Part of that is that we’re too close: like trying to read a book pressed against our nose, our hearts can’t focus on the things closest to it.
Part of it is that we get stuck in our old patterns of thinking and fail to recognize the changes in each other and ourselves as we grow, learn, and age. We expect people to stay the same and it is hard work to see a loved one for who they are right now, today. It’s as though we look into a kaleidoscope and remember a design that was particularly beautiful or surprising or jarring and forget that the kaleidoscope is continuing to turn. New patterns are forming and dissolving at every moment.

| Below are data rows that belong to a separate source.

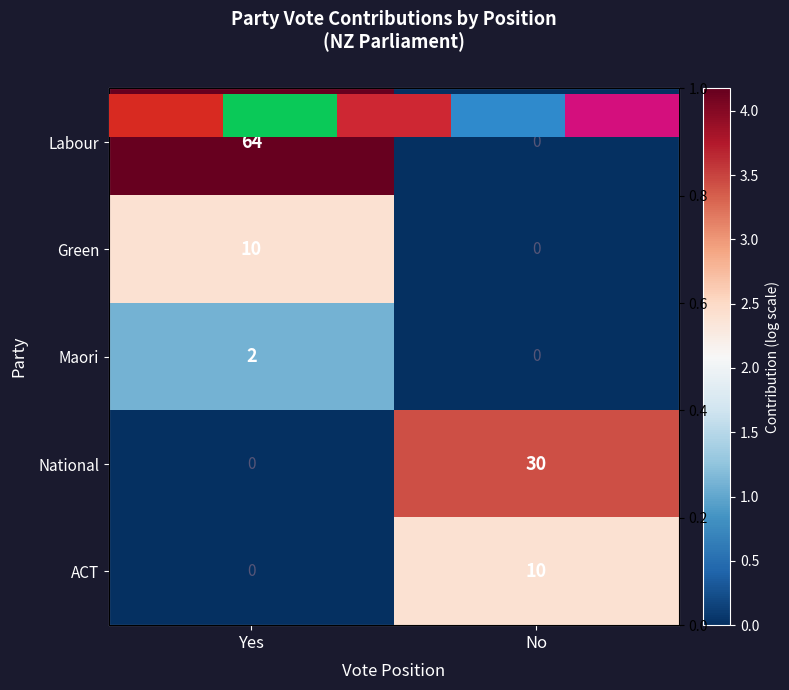

What is the difference between the maximum and minimum values in the Maori series?

1.1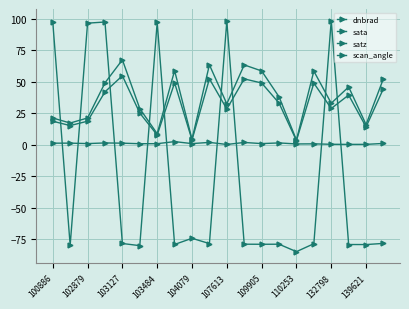

How many data points in satz are less than 38?

10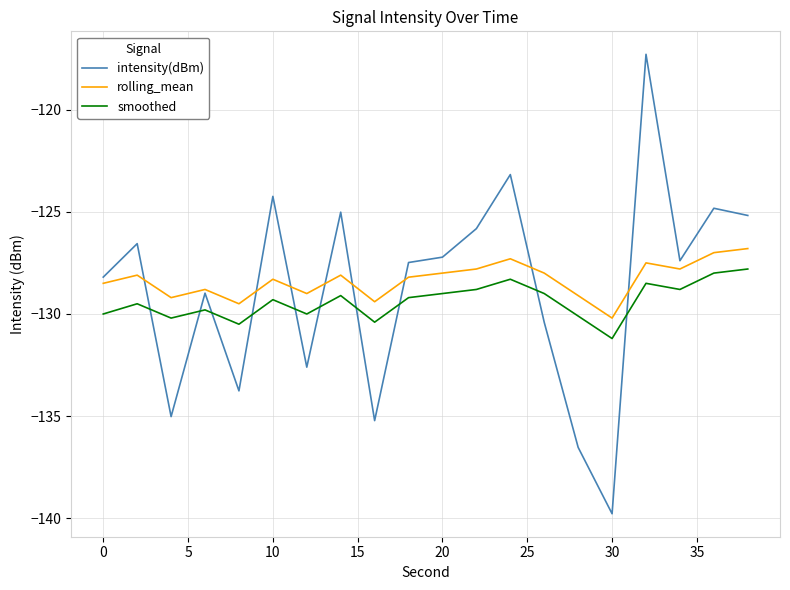

What are all the series names shown in the legend?

intensity(dBm), rolling_mean, smoothed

And, part of knowing someone else, of seeing them in three dimensions requires knowing yourself, becoming yourself. In other words (and to state the obvious), part of understanding depends on who is doing the understanding. As I changed, what I understood about Pop changed.
If Pop had passed away sooner, I’m almost certain that I would remember him as a bear-hugging, gardening gentleman who blew my mind as a child by encouraging me to touch the Touch-Me-Nots growing in his backyard and who long ago spent a freezing winter fighting Germans in the Battle of the Bulge.
But, if he had passed away sooner—before I had a family of my own—I’m not sure I would ever have grasped that while Pop had some remarkable stories about chasing bootleggers and shoplifters and Germans, those stories don’t really describe what I treasure about Pop or what I came to understand about him and from him just in the last few years of our lives together. Instead, to me, what made Pop remarkable was his steadfast devotion to Dixie before and after her stroke and the way he cherished his family.
After being born in rural Kentucky in the 20s, going to war, and having a bunch of heart attacks, there was probably no one more surprised than him to discover that he had lived long enough to meet a great-great-granddaughter a few weeks ago.
When a German sniper shot the barrel of his 35-caliber carbine in two on his first day of combat in World War II, Pop had the good sense to throw down his useless gun and say, “Lieutenant, I’m getting out of here!”
When Pop returned from the war, he had the good sense to love his family, cherish them, and devote himself to them.
As a young man, it was easy for me to understand and admire Pop’s service during the war. It took me a lot longer to understand that it was what he did after the war that made him the man we dearly love, the man we will always miss, and the man who showed us how to live and love with a servant’s heart.